Cyber Security Researcher at Prodaft.

Navigation


Search

XKeyscore: Büyük Birader’in Gölgesinde Yaşamak

23 May 2020 » privacy

“Gizlenecek hiçbir şeyin olmadığı için gizlilik hakkıyla ilgilenmediğinizi iddia etmek, özgür konuşma hakkıyla ilgilenmediğinizi söylemekten farklı değildir çünkü söyleyecek bir şeyiniz yoktur.” Edward Snowden

big-brother-is-watching-you

Mahremiyetin insanlığın başlangıcına kadar uzanan bir hikayesi vardır ve insanın özgür bir birey olabilmesinin ön şartlarından biridir. Dolayısıyla mahremiyet ihtiyacı, en temel insan ihtiyaçlarından biri olmalıdır. Durum böyleyken, günümüz bilgi çağında insanlar mahremiyet haklarından bir takım yanılsamalar ya da farklı amaçlar uğruna bilinçli veya bilinçsiz vazgeçmektedirler. Bilginin önemin arttığı ve her kesimden insanın bilgi alışverişi ile yaşayabildiği çağımızda, kişisel bilgilerin gizliliği önemli görülmemekte. Bu yüzden makale boyunca mahremiyet kavramından yola çıkarak, insanların global çapta devlet ya da şirketler tarafından mahremiyetleri hiçe sayılarak nasıl manipüle edildiğini gösteren XKeyscore’a değineceğiz.

Bir düşünelim. En sevdiğiniz müzisyenin doğum gününü mü unuttuğunuzda ne yapıyorsunuz? Tabii ki Google’a bakıyorsunuz! Yediğiniz efsane yemeği dünyayla mı paylaşmak istiyorsunuz? Fotoğrafını çekip Instagram’a atın ki herkes beğensin! Eski arkadaşlarla hasret mi gidermek istiyorsun? Facebook’tan yazıyorsun! Toplantın var ve uzakta mısın? Skype’tan bağlan! Bunlar hemen hemen birçoğumuzun günlük yaptığı aktiviteler. Peki, tüm bu aktiviteler sırasında aslında biri bizi gözetliyor olsa ve kötüsü bu ihtimale rağmen şunun varsayımlarla kendimizi avutmayı denesek; “Beni, kim neden izlesin? Ki izlese de benim saklayacak bir şeyim yok…”

Mahremiyet Nedir?

Mahremiyet, literatürde ilk kez 1890 yılında Amerikalı yargıç Brandeis tarafından “Yalnız bırakılma hakkı; hakların en kapsamlısı ve özgür insanlar tarafından en çok değer verileni.” olarak özgürlük ve birey olma kavramları ile mahremiyet kavramını ilişkilendirerek tanımlanmıştır.

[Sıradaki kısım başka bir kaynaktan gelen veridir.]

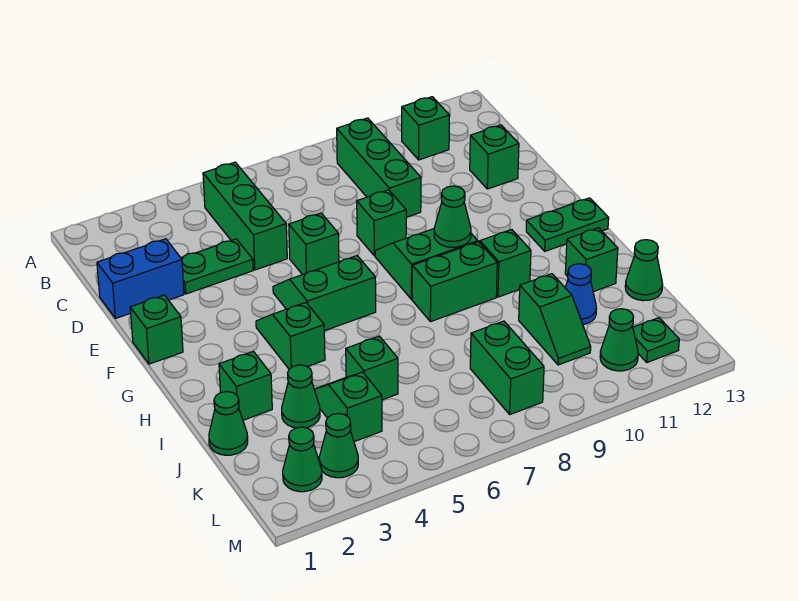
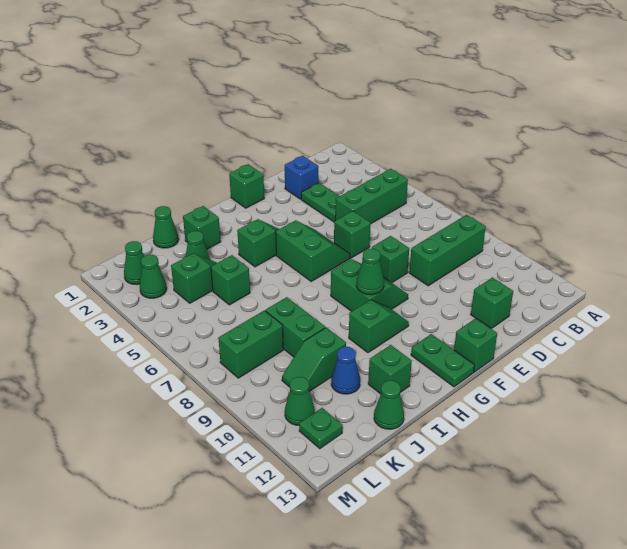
green 1x1 brick [402,97,450,160] -> green 1x1 brick moved to [454,318,497,372]
blue 1x2 brick [97,239,184,319] -> blue 1x1 brick [285,156,318,199]
green 1x2 brick [412,242,497,322] -> green 1x2 brick moved to [265,297,326,357]

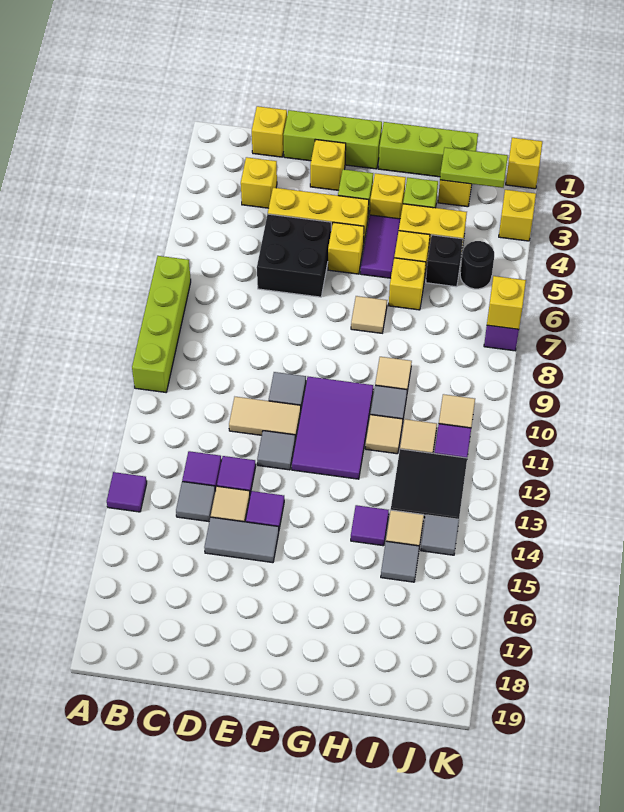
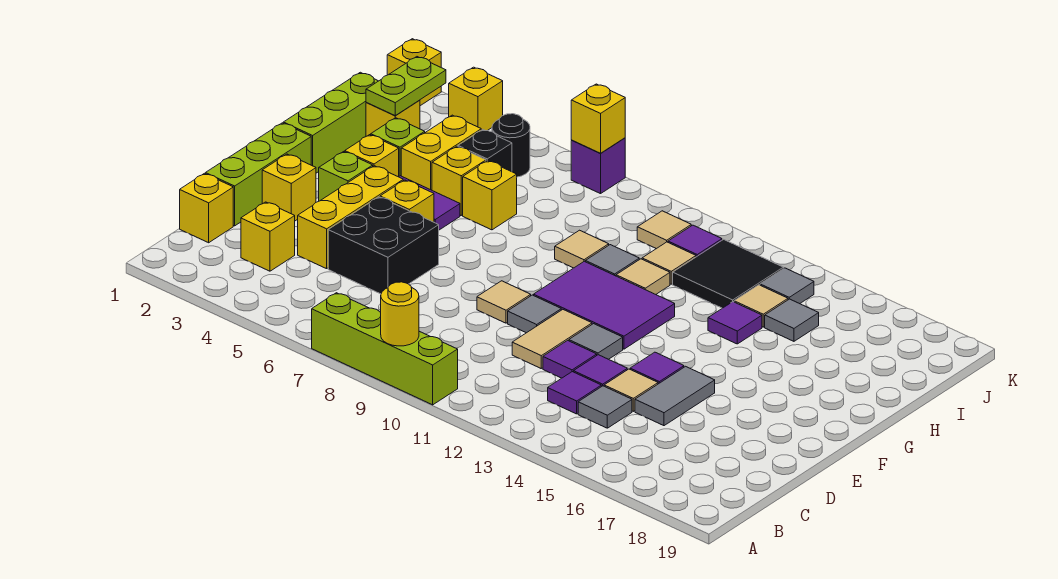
none -> yellow 1x1 round brick [381,282,419,346]
purple 1x1 tile [107,472,147,512] -> purple 1x1 tile moved to [543,340,597,378]
tan 1x1 tile [351,296,387,333] -> tan 1x1 tile moved to [477,281,531,323]

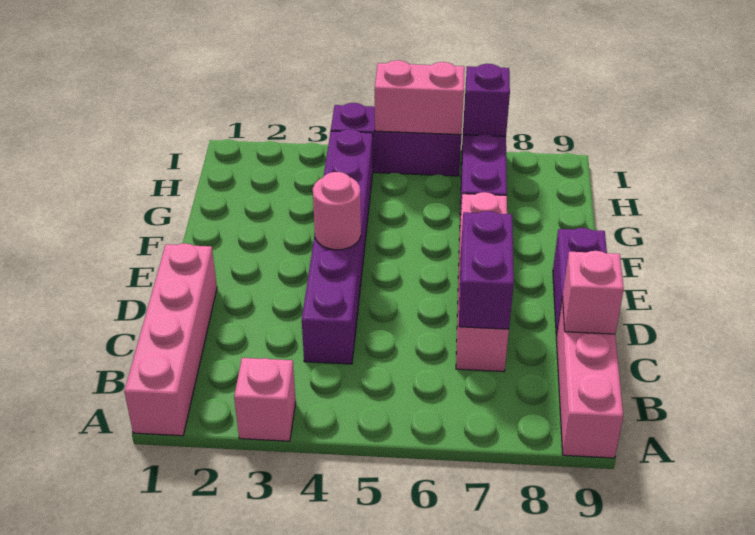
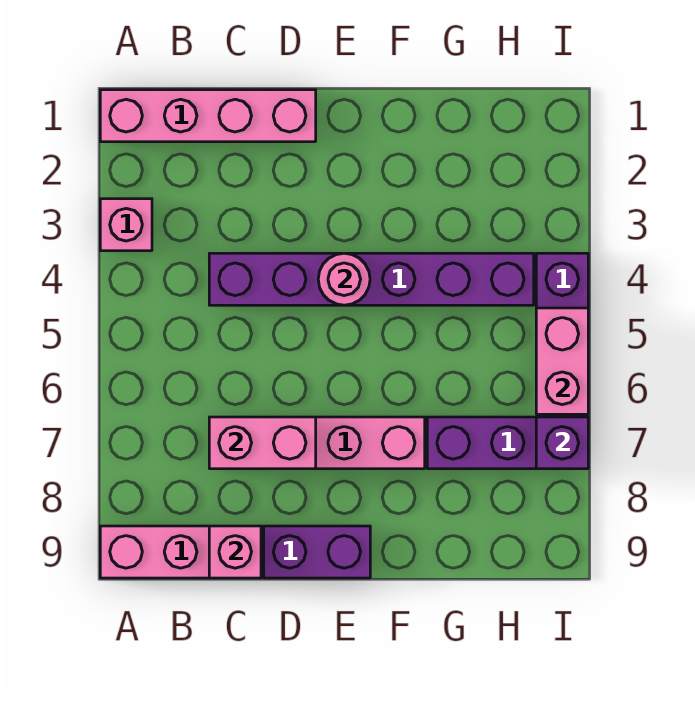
purple 1x2 brick [459,211,514,329] -> pink 1x2 brick [209,417,316,469]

Ancak daha güncel bir tanımlamaya başvurmak istersek James Rachels’in “…Sadece saklanacak şeyi ifade etmek için değil, yaşam niteliğini artırmak için bir gereksinim, kendini gerçekleştirme, özerkliğini koruma yollarından biri olarak ele alınmalıdır. Sonuç olarak mahremiyet, toplumdan soyutlanma değil, ben ile öteki sınırının belirlenmesi, kontrol edilmesi olarak özetlenebilir.” şeklindeki tanımını da aktarmakta fayda var.

big-brother-is-watching-you

XKeyscore Nedir?

XKeyscore, adını ilk kez 2013 yılında Guardian’ın yayınladığı Snowden belgelerinde ortaya çıkan bir NSA projesi olarak biliyoruz. Bu projenin amacı, internette istihbarat amacıyla kullanılabilecek her türlü bilgiyi toplayan, organize eden ve analistlerin gerek duyduklarında bu araç üzerinden arama yaparak sayısız kişinin internet aramalarını, e-postalarını, belgelerini, kullanıcı adlarını ve parolalarını ve diğer özel iletişimleri gibi bilgilere ulaşabilecekleri bir altyapı oluşturmak. 2013 yılında yayımlanan bu belgeler bize NSA’in amaçladıklarını büyük derecede başarabildiğini gösteriyor.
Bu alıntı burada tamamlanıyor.